* _EXERCISE INSTRUCTIONS_
A - Answer these questions about the article on Epple's campaign, marking each answer (i), (ii) or (iii) to match its question.
(i) Who is Epple's Republican opponent?
(ii) To which city did Epple move to run for reelection?
(iii) How old is Epple?
B - Update the passage of the article on Epple's campaign between "And as he walks" and "Gard, a Libertarian.", inclusive, by replacing "potholders" with "oven mitts", and write out the result.

* _PAGE EXCERPT_
And as he walks the streets of the new 56th Assembly District looking for votes, Epple is outspending his opponent and flooding the district with mail. Not only have voters gotten his mother's potholders, but advance letters saying Epple plans to call on them, letters of regret when he finds they aren't at home, invitations to campaign events and a broadside against Epple's Republican opponent, Bellflower businessman Phillip D. Hawkins. Also running in the district is businessman Richard Gard, a Libertarian.

Although Epple says he is confident of victory, he is taking no chances in the new district, which includes only about half of the territory of the district he represented before reapportionment of the Legislature.

After living in Norwalk most of his life, Epple moved to Cerritos to run for reelection, leading to a charge of carpetbagging. And his four years in office have prompted Hawkins to tar him with the sins of incumbency, including using taxpayer's money to boost himself and toadying to powerful Democratic Assembly Speaker Willie Brown.

But in the long run, Epple believes his moderate brand of politics--he calls himself a conservative Democrat--and his record in office will pull off a win in a district that Republicans have targeted this year. Epple claims that the new boundaries, which excluded his old house by 25 feet, were deliberately drawn to exclude him.

"My interest and excitement is in helping people do things," said Epple, a friendly and articulate man of 43. "It means I have an office that feels the same way and we serve the district. When public officials call, we help them find answers. When the public calls, we help them find answers."

As a member of the education finance committee of the Assembly Ways and Means Committee, Epple said he has been able to play a role in setting educational priorities in the face of shrinking dollars. For example, he said he supported a program aimed at preventing teacher burnout, although it did not survive the summer budget crisis.

Epple wrote legislation adding three years to the prison sentences of people convicted of selling drugs around schools, churches, child care centers and video arcades. He also got a bill passed aimed at eliminating worthless auto service warranties.

[Dataset entries]
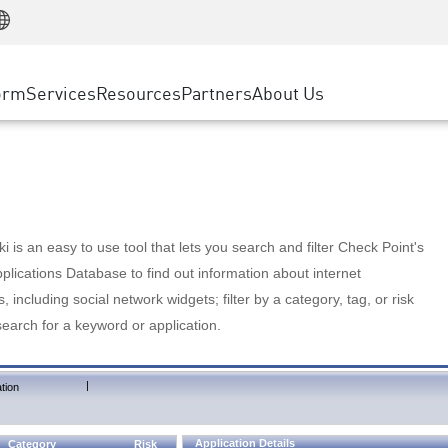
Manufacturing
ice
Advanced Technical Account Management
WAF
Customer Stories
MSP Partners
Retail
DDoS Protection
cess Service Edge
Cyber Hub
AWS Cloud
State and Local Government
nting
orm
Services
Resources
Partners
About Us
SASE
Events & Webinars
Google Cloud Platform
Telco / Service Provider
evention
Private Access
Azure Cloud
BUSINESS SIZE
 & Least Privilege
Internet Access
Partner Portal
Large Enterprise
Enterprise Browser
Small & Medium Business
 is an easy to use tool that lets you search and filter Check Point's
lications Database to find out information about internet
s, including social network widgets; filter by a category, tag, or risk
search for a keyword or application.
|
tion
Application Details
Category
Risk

* _RESPONSE LIST_
A -
(i) Phillip D. Hawkins, a Bellflower businessman
(ii) Cerritos
(iii) 43

B -
And as he walks the streets of the new 56th Assembly District looking for votes, Epple is outspending his opponent and flooding the district with mail. Not only have voters gotten his mother's oven mitts, but advance letters saying Epple plans to call on them, letters of regret when he finds they aren't at home, invitations to campaign events and a broadside against Epple's Republican opponent, Bellflower businessman Phillip D. Hawkins. Also running in the district is businessman Richard Gard, a Libertarian.